EXCERPT:
────────────────
What arguments was Python called with?
Farewell to my first big PR for Werkzeug, made in 2018. Now that Python 3.9 is EOL, I'm able to remove that giant hack and replace it with a single line of code. Here's an explanation of what I did, and what replaces it.
Werkzeug's reloader has to determine what arguments to start a new process with, including the Python executable, the script, whether it was run with -m, and arguments passed to the script.
Unfortunately, Python doesn't make the fact that it was run as python -m module available, it replaces -m module with the path to the module in sys.argv. However, Python also has different behavior for python -m module vs python file.py: running a file adds its directory to sys.path. When the reloader was run with python -m werkzeug.serving, it would end up calling python /path/to/werkzeug/serving.py on reload, which added /path/to/werkzeug to sys.path. This caused import conflicts with module names in Werkzeug, such as http, shadowing builtins.
────────────────
SOURCE MATERIAL:

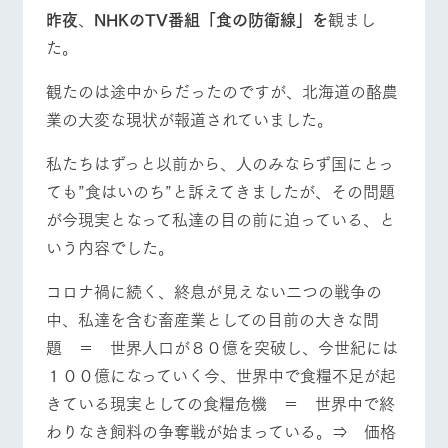
施設・体験情報
昨夜
、
NHKのTV番組「食の防衛線」を
観まし
た。
牧場トップ
今日の牧場
牧場の楽しみ方
ArkFarm Wedding
フラワー
動物とふ
アクティ
ガーデン
れあう
ビティ／
体験
観たのは途中からだったのですが、北海道の酪農
花のある美しい
触れて、感じ
業の大変な現状が報道されていました。
ツリーハウスや
自然環境の中、
て、学ぶ。館ヶ
お知らせ
各種体験教室な
季節の移り変わ
森の雄大な自然
イベント/フェア
レストラン/BBQ
フラワーガーデン
ど、楽しみなが
私たちはずっと以前から、人のみならず国にとっ
りを存分に味わ
なかで動物とふ
ブログ
ら学べる様々な
う
れあう
ても”食はいのち”と訴えてきましたが、その問題
アクティビティ
お問い合わせ・資料請求
が今現実となって私達の目の前に迫っている、と
営業時
生産品カタログ・資料DL
間・料金
レストラ
ショップ
牧場マッ
いう内容でした。
ン
／お買い
プ
動物とふれあう
アクティビティ/体験
ショップ/お買い物
交通アク
English (Google Translate)
物
セス
コロナ禍に続く、終息が見えない二つの戦争の
牧場の生産品を
牧場マップのダ
丹精込めて育て
知り尽くした料
ウンロード
よくいた
中、私達を含む畜産業としての目前の大きな問
だく質問
た生産品をはじ
理人が腕を振
題 ＝ 世界人口が８０億を突破し、今世紀には
ネットショップ
め、牧場産の逸
い、ビュッフェ
団体のお
品を取り揃えた
牧場マップを見る
周遊バス
スタイルで提供
客様へ
１００億になっていく今、世界中で食糧不足が起
店舗
ペットを
きている現実としての食糧危機 ＝ 世界中で終
お連れの
わりなき飼料の争奪戦が始まっている。⇒ 価格
周遊バス
お客様へ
────────────────
WHAT TO PRODUCE:
Carry on the Werkzeug reloader post from the point where it stops. The entries have no connection to the Werkzeug reloader post.

EXERCISE RESPONSE:
After enough digging through internals with the debugger, I found that it is possible to detect that Python was run with -m, and re-adjust sys.argv to reflect that. This took a couple weeks of investigation, as I discovered more and more ways to install a script and corner cases.
To determine if -m was used, I looked at __main__.__package__. __main__ is the module name given to the script that was run, regardless of the name of the script or whether it was run as -m. For all the cases I could think of, it seems that if its __package__ is not None, then it was run as -m, otherwise it was run as a file. If we're running as -m, then the module name can be reconstructed by appending the name of the file in sys.argv[0] to __main__.__package__.
Beyond this, there are a few other things messing with the value. If the script is a pip-installed entry point on Windows, it's an exe but doesn't include the extension in sys.argv. Python -m a.b might refer to a module a/b.py or a package a/b/__init__.py, or a/b/__main__.py. And pydevd, the backend for many IDE debuggers, incorrectly rewrites -m script to script instead of path/to/script.py.
def _get_args_for_reloading() -> list[str]:
"""Determine how the script was executed, and return the args needed
to execute it again in a new process.
"""
rv = [sys.executable]
py_script = sys.argv[0]
args = sys.argv[1:]
# Need to look at main module to determine how it was executed.
__main__ = sys.modules["__main__"]
# The value of __package__ indicates how Python was called. It may
# not exist if a setuptools script is installed as an egg. It may be
# set incorrectly for entry points created with pip on Windows.
if getattr(__main__, "__package__", None) is None or (
os.name == "nt"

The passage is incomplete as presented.